A hardware accelerated video decoder (VPU) driver is ready. We have c2player and kplayer examples which can play 4K/UHD H.265 60fps videos smoothly on the framebuffer of ODROID-N2 HDMI output.
The Mali G52 GPU Linux driver works only on the framebuffer. We tested the latest PPSSPP emulation and it can handle x3 scaling on a 4K display nicely with well implemented VSYNC.

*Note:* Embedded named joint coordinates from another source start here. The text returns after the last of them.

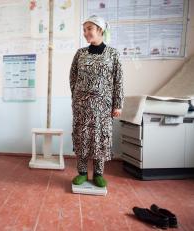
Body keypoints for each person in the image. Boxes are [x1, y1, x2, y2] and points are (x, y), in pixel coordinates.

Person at [70, 15, 124, 188]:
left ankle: (99, 174)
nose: (85, 33)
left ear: (100, 30)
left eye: (89, 29)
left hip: (103, 107)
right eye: (84, 30)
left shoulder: (113, 54)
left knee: (100, 138)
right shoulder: (80, 53)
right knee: (82, 137)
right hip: (82, 106)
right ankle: (83, 173)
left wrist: (117, 104)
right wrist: (76, 97)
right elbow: (73, 77)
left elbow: (119, 80)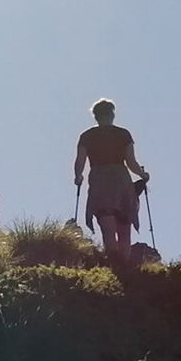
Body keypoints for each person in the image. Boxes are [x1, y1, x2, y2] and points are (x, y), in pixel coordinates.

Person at [73, 98, 149, 264]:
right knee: (124, 224)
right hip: (120, 178)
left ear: (95, 116)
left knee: (107, 222)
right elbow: (131, 162)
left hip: (99, 179)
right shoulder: (123, 134)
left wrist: (78, 176)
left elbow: (80, 162)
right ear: (112, 114)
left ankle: (113, 263)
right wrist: (143, 175)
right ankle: (125, 266)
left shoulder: (86, 136)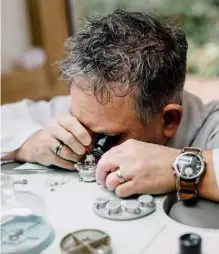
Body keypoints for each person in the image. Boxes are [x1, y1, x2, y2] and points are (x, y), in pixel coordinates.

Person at [1, 10, 219, 202]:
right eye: (79, 125)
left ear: (169, 120)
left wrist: (180, 168)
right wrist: (29, 143)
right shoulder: (92, 111)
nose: (88, 148)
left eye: (107, 138)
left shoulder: (211, 127)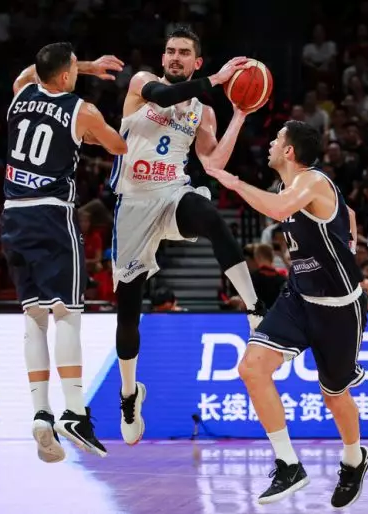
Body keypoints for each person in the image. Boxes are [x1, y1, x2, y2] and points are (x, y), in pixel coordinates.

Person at [205, 120, 368, 509]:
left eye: (277, 139)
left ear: (290, 151)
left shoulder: (312, 181)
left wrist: (233, 182)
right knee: (251, 368)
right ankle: (288, 464)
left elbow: (279, 209)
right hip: (298, 297)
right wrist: (347, 241)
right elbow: (347, 215)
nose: (270, 144)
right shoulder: (289, 186)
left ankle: (354, 459)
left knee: (334, 396)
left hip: (338, 308)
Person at [111, 25, 264, 446]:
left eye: (183, 52)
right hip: (133, 204)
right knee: (128, 311)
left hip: (172, 195)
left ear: (196, 61)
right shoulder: (144, 84)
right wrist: (217, 78)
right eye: (170, 51)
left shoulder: (202, 112)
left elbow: (213, 164)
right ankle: (129, 393)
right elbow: (163, 97)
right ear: (163, 58)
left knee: (209, 214)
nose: (175, 57)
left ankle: (255, 308)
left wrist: (239, 115)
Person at [2, 42, 126, 462]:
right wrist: (90, 132)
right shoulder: (82, 109)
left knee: (34, 317)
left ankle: (41, 413)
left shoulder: (21, 93)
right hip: (52, 215)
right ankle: (74, 412)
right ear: (65, 75)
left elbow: (30, 72)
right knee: (67, 314)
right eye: (74, 66)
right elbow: (117, 146)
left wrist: (84, 66)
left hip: (12, 216)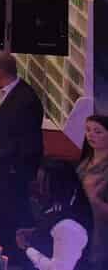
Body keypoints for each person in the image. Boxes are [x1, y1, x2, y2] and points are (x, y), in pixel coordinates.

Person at [0, 51, 45, 259]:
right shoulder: (7, 91)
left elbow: (30, 142)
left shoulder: (26, 100)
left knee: (11, 211)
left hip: (11, 170)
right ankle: (1, 244)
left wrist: (15, 170)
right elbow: (3, 117)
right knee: (0, 207)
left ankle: (11, 256)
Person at [20, 161, 92, 270]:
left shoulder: (68, 225)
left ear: (56, 187)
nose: (36, 188)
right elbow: (53, 234)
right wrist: (35, 233)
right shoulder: (60, 207)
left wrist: (28, 248)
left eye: (41, 184)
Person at [77, 115, 108, 270]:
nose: (91, 135)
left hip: (100, 234)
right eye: (88, 130)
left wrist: (94, 199)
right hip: (80, 225)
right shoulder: (85, 162)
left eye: (98, 131)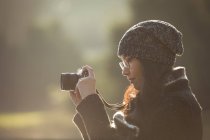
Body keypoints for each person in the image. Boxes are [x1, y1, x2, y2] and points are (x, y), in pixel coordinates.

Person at [69, 20, 203, 140]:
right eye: (122, 63)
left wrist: (90, 104)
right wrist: (84, 106)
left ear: (150, 60)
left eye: (129, 61)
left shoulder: (175, 108)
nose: (124, 71)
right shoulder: (156, 100)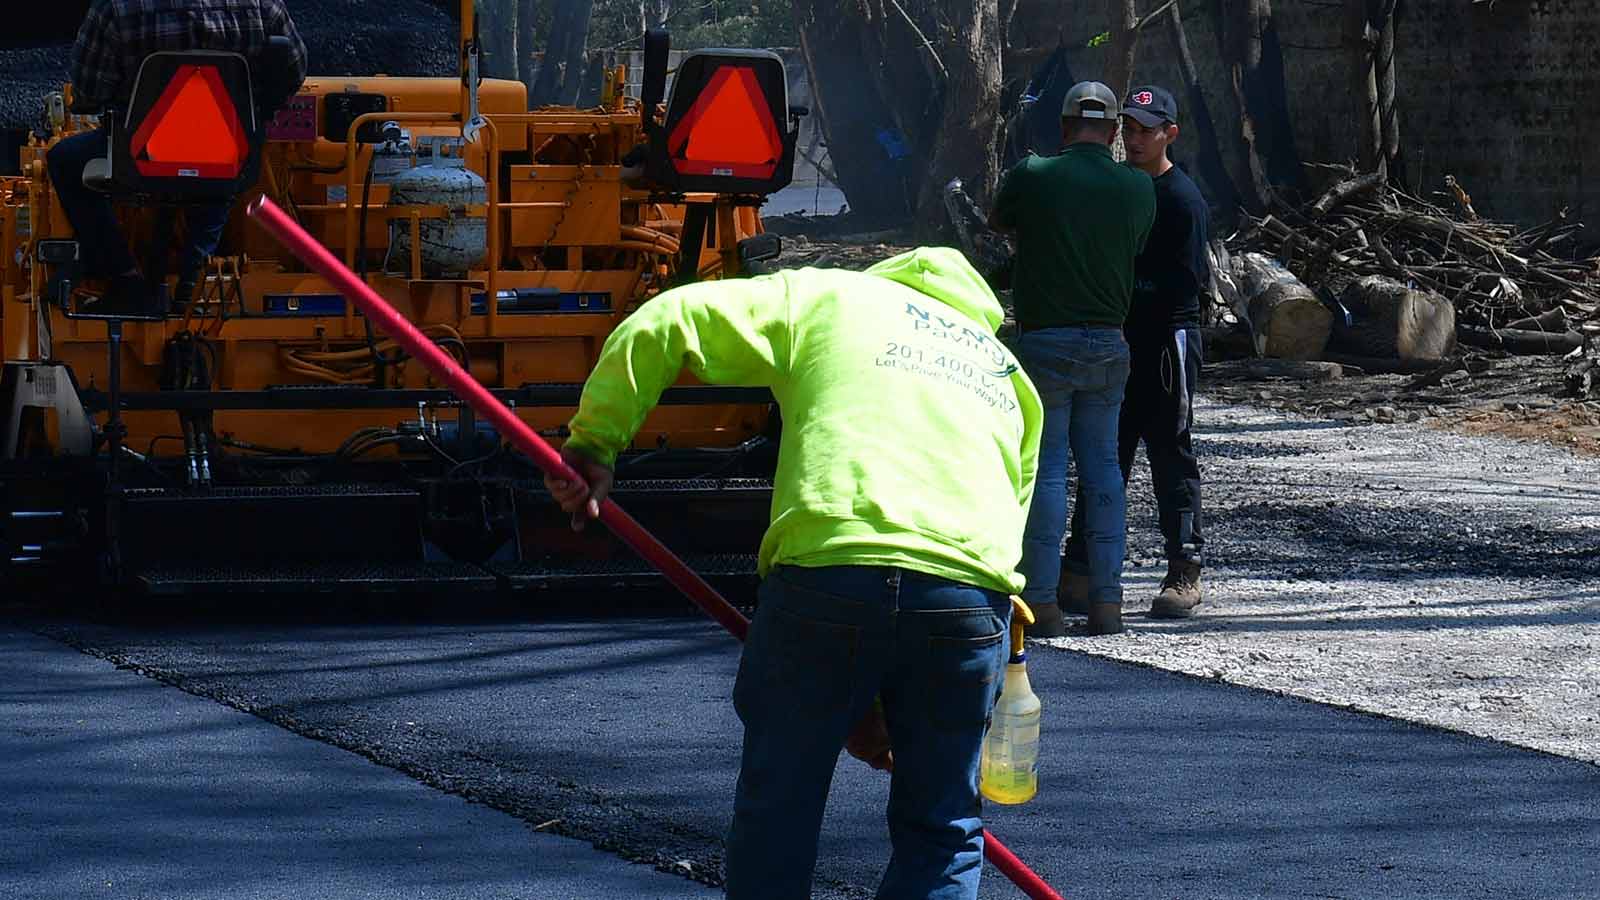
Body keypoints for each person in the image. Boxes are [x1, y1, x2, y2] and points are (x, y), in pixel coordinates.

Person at [544, 247, 1043, 900]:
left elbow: (665, 318)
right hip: (965, 599)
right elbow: (1006, 543)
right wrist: (909, 688)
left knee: (779, 811)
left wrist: (593, 442)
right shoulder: (1009, 375)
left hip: (828, 573)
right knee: (943, 830)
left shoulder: (832, 299)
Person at [988, 81, 1156, 637]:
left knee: (1049, 470)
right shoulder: (1136, 187)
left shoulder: (1033, 175)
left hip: (1045, 346)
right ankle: (1108, 604)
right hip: (1109, 344)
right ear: (1113, 132)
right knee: (1105, 469)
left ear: (1063, 127)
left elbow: (998, 222)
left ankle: (1044, 605)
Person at [48, 0, 307, 315]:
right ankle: (194, 282)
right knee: (217, 179)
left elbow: (89, 92)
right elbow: (293, 72)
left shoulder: (115, 8)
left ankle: (124, 277)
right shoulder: (261, 6)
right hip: (226, 157)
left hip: (141, 158)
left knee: (65, 159)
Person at [1061, 85, 1210, 620]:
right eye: (1130, 127)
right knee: (1104, 454)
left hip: (1166, 343)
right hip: (1114, 342)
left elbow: (1186, 283)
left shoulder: (1181, 198)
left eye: (1148, 129)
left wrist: (1128, 297)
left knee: (1171, 453)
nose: (1136, 137)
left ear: (1170, 133)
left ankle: (1184, 570)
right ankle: (1081, 570)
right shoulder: (1119, 189)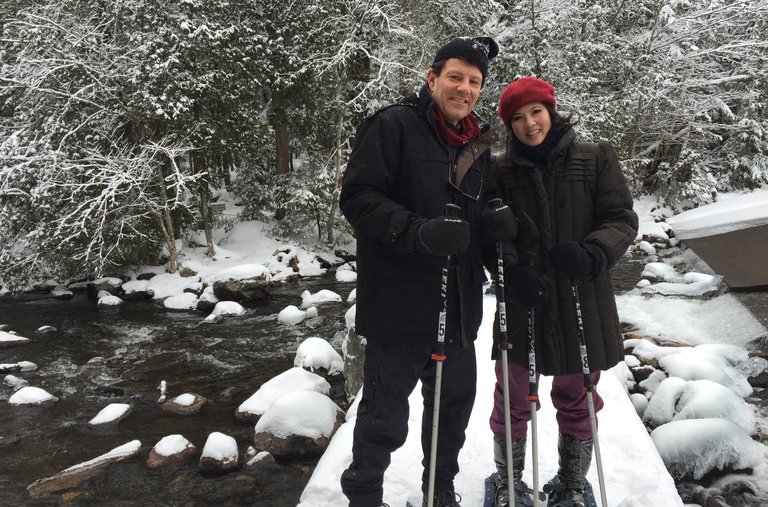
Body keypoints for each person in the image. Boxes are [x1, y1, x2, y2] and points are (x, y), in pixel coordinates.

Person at [339, 37, 518, 507]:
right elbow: (358, 198)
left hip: (458, 310)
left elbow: (479, 220)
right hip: (398, 308)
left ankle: (438, 491)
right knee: (384, 419)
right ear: (432, 78)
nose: (464, 88)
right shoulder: (392, 125)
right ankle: (363, 496)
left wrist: (496, 216)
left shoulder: (479, 145)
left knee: (451, 415)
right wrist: (417, 231)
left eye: (474, 82)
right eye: (455, 77)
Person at [489, 77, 638, 507]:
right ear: (509, 126)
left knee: (579, 396)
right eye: (517, 118)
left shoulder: (595, 157)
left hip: (580, 300)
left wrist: (594, 251)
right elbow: (492, 232)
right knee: (513, 395)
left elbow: (621, 217)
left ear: (551, 110)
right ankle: (510, 484)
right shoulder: (498, 170)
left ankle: (571, 484)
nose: (529, 124)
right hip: (522, 302)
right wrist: (511, 271)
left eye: (535, 111)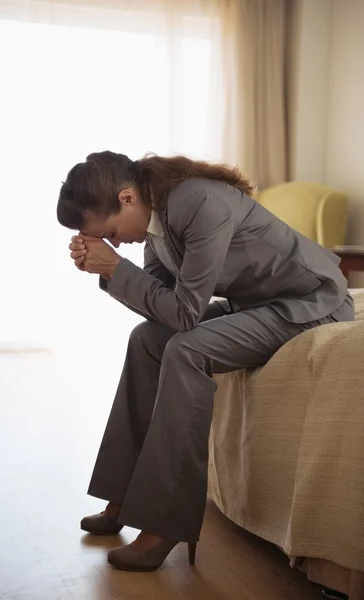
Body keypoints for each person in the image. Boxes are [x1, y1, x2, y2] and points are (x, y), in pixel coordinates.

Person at [57, 151, 354, 572]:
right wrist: (109, 272)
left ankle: (165, 524)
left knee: (186, 348)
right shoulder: (154, 217)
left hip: (309, 305)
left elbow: (184, 315)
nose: (116, 243)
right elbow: (159, 304)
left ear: (126, 198)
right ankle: (123, 496)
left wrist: (117, 267)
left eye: (111, 234)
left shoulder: (198, 202)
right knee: (147, 341)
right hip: (253, 305)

The fb-dev Mali driver supports OpenGL-ES 1.1, 2.0, 3.0, 3.1 and 3.2 as well as OpenCL-1.2 and 2.0 at this moment. Note that you have to use the Minimal Ubuntu OS image to utilize the GPU acceleration instead of the Ubuntu Mate image.
There will be a Linux Wayland driver a few months later. We are intensively working on it together with Arm and Amlogic.
Unfortunately, there is no X11 GPU driver since Arm has no plan to support X11 for Bifrost GPUs anymore. Therefore you have to consider ODROID-XU4 if you really need the OpenGL-ES acceleration on X11.
You can monitor the development status of Wayland with the mainline Kernel in this thread.
Android
Android 9 Pie is ready, and we will release a full source code BSP and pre-built image together. Note that GUI layer(SurfaceFlinger) resolution is limited at 2K while the video layer is true 4K.
At this moment, Android user land supports only a 32bit system while the Kernel runs in 64bit mode.
We will eventually try to support a 64bit Android system with Vulkan capable GPU driver in a few months.